Unfortunately at this point on this journey leaving 1.0a untouched is no longer a feasible resolution. A 1.0b revision removing all ambiguity, in line with existing customer expectations, needs to be produced.
This just says you either don't know what the OGL was for or you don't know what the creative commons are.
The OGL is mostly irrelevant now. The entire SRD is now under a license managed by a not-for-profit 3rd party, and out of WotC's hands.
This is MORE than we were asking for.
Rollback Post to RevisionRollBack
I Cancelled my Master Tier Subscription January 12th 2023 because of "OGL" 1.1 - Resubscribed 28th of Jan, now the SRD is in CC-BY-4.0
Mate WotC is the same company that released a PHB with the concept of race essentialism (the idea that some races are naturally drawn to some moral believes) and released a book with ape people that were civilized by a powerful wizard and made into slaves (Hadozee). They have the worst track record of catching problematic material in the content they release why do you think they would be able to monitor other people's content?
If the worry is that people think WotC endorses hateful content they don't need to restrict the OGL but just better monitor the platforms that they own where people can release content. It doesn't matter that they have a restrictive OGL if someone can publish problematic material on D&DBeyond or on GM Guild and WotC content moderation team doesn't catch it. It would actually be worst for them with what was set on OGL1.2 because the headlines would be that WotC profited from hateful content until there was a public outcry.
Your hypothetical is also unrealistic, like how often do you see stories blaming DMV for car accidents involving people with drivers licenses? It would only be a problem if WotC sponsored the content and that is not how the OGL works.

» Assignment 1
Can you restate word for word the stretch of the OGL discussion from "If the worry" through "the OGL works."?
» Assignment 2
How would you sum up the OGL discussion in two sentences?
The records that come next are separate material from the OGL discussion.

» Information

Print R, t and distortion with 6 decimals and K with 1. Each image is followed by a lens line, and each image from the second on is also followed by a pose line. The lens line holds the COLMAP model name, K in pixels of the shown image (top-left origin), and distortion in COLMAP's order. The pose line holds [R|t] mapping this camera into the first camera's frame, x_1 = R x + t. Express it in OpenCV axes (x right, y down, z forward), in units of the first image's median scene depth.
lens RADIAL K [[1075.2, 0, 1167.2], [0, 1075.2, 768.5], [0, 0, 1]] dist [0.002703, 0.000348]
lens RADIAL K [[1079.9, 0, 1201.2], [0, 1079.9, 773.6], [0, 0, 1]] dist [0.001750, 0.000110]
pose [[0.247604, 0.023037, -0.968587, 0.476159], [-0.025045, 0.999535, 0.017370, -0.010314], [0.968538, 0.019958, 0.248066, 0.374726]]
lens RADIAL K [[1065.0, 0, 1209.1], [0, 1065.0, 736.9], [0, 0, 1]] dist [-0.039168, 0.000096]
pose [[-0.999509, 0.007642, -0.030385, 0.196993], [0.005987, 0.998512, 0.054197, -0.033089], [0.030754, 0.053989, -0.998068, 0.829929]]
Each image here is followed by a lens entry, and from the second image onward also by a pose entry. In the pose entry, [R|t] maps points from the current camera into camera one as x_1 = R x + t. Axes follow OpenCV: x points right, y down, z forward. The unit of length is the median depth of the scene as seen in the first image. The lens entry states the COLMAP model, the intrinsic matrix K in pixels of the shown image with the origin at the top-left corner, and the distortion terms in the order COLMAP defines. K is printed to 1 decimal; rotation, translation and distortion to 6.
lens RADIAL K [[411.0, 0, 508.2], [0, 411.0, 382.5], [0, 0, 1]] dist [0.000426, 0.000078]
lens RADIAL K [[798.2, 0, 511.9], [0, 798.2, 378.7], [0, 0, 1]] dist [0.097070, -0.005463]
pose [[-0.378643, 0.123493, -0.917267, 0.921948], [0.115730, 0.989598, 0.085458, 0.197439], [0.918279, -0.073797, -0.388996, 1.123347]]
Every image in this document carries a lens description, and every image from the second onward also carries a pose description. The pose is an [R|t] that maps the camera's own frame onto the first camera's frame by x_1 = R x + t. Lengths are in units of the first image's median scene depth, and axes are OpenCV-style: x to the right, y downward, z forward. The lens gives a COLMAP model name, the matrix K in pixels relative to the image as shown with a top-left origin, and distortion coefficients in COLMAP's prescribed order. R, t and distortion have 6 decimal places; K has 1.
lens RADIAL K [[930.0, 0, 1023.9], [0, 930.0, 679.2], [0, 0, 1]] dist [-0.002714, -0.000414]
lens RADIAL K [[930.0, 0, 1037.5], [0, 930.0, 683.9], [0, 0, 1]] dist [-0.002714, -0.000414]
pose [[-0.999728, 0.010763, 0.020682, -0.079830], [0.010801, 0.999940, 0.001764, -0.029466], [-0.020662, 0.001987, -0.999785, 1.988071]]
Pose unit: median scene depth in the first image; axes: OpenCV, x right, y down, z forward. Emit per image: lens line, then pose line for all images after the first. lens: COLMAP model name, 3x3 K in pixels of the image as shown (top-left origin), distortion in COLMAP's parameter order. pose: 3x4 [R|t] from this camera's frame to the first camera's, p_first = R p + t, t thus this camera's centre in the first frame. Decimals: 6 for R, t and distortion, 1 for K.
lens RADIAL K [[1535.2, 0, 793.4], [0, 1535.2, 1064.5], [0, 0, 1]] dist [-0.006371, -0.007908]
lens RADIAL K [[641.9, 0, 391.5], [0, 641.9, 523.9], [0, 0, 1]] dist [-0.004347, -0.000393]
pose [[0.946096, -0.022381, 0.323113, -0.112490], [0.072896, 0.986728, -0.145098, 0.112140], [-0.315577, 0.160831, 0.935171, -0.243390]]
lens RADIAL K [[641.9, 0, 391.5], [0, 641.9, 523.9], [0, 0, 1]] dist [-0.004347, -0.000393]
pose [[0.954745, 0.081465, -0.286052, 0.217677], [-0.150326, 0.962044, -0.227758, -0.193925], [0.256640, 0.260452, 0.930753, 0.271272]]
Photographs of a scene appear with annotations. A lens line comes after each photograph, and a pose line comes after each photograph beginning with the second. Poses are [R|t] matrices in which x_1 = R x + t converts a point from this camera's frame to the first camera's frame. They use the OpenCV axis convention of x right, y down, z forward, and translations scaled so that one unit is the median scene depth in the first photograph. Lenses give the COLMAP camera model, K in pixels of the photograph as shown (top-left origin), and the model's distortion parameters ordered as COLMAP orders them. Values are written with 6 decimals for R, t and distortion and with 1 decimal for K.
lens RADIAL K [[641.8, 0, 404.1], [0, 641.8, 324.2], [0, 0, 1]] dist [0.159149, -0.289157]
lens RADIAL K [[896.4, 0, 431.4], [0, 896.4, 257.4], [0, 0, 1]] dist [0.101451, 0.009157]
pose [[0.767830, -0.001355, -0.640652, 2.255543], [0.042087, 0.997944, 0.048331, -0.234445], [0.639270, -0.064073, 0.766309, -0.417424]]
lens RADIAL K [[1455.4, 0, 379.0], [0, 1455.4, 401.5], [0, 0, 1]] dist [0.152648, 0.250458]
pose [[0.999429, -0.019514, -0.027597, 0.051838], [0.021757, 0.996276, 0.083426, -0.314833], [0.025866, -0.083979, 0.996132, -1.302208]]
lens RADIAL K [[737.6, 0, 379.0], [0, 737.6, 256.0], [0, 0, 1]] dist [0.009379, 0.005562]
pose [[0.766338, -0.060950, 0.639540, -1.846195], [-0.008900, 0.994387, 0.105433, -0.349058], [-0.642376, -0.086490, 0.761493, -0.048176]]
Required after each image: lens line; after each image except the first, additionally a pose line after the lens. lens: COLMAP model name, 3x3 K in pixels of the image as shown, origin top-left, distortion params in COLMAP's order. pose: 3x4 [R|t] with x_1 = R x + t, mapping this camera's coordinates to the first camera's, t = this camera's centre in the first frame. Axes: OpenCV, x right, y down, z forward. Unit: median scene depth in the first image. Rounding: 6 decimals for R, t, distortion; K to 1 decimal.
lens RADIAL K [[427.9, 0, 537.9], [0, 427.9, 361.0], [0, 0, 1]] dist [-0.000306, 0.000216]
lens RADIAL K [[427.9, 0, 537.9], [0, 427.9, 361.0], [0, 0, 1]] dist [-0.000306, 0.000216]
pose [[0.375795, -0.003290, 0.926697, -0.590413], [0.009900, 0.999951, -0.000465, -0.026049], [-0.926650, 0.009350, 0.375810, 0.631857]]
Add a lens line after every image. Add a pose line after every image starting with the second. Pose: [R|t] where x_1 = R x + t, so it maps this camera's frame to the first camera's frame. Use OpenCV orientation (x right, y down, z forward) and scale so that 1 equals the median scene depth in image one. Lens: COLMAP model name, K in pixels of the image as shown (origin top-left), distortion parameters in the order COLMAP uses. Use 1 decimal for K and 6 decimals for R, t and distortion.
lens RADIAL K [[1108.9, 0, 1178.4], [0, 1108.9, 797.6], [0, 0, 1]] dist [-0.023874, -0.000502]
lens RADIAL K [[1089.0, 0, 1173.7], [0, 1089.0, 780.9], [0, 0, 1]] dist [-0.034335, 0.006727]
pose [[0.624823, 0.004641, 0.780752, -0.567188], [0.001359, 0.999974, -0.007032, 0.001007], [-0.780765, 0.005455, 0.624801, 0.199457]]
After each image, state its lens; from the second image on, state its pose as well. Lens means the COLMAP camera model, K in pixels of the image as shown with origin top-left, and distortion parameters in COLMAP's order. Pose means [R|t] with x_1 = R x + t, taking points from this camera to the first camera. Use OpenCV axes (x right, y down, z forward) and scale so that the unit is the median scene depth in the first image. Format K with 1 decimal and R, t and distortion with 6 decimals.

» Exercise output 1
If the worry is that people think WotC endorses hateful content they don't need to restrict the OGL but just better monitor the platforms that they own where people can release content. It doesn't matter that they have a restrictive OGL if someone can publish problematic material on D&DBeyond or on GM Guild and WotC content moderation team doesn't catch it. It would actually be worst for them with what was set on OGL1.2 because the headlines would be that WotC profited from hateful content until there was a public outcry.
Your hypothetical is also unrealistic, like how often do you see stories blaming DMV for car accidents involving people with drivers licenses? It would only be a problem if WotC sponsored the content and that is not how the OGL works.

» Exercise output 2
One poster says the OGL is mostly irrelevant now because the entire SRD is under a license managed by a not-for-profit third party and out of WotC's hands, and another notes that the SRD is now in CC-BY-4.0. A further poster argues that if WotC worries about people thinking it endorses hateful content, it should better monitor the platforms it owns rather than restrict the OGL, since its track record of catching problematic material in its own releases is the worst.